**Exercise aim:** Would you return, word for word, the lines running from the one with "036 - 303 13 74" to the final line of the listing below, pictures omitted?
+++++
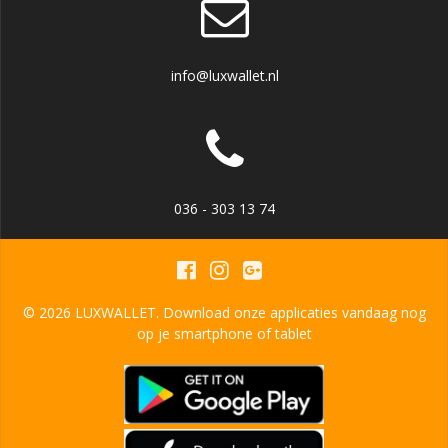
info@luxwallet.nl
036 - 303 13 74
© 2026 LUXWALLET. Download onze applicaties vandaag nog
op je smartphone of tablet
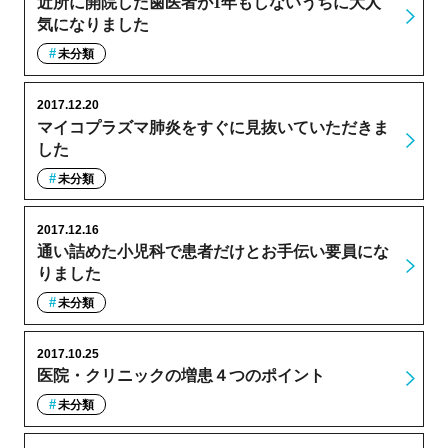
近所に開院した歯医者が1年もしないうちに大人
気になりました
未分類
2017.12.20
マイコプラズマ肺炎をすぐに見抜いていただきま
した
未分類
2017.12.16
通い詰めた小児科で患者だけとお手伝い要員にな
りました
未分類
2017.10.25
医院・クリニックの増患４つのポイント
未分類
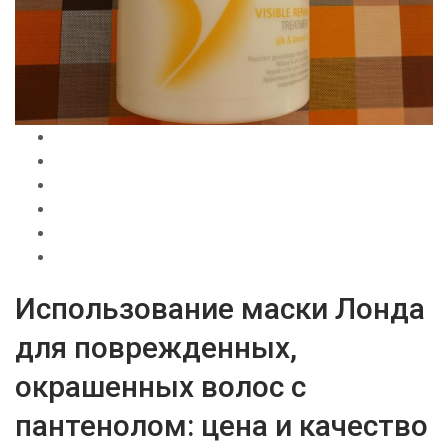
Использование маски Лонда
для поврежденных,
окрашенных волос с
пантенолом: цена и качество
+++++
**Result:**
036 - 303 13 74
© 2026 LUXWALLET. Download onze applicaties vandaag nog
op je smartphone of tablet
近所に開院した歯医者が1年もしないうちに大人
気になりました
未分類
2017.12.20
マイコプラズマ肺炎をすぐに見抜いていただきま
した
未分類
2017.12.16
通い詰めた小児科で患者だけとお手伝い要員にな
りました
未分類
2017.10.25
医院・クリニックの増患４つのポイント
未分類
Использование маски Лонда
для поврежденных,
окрашенных волос с
пантенолом: цена и качество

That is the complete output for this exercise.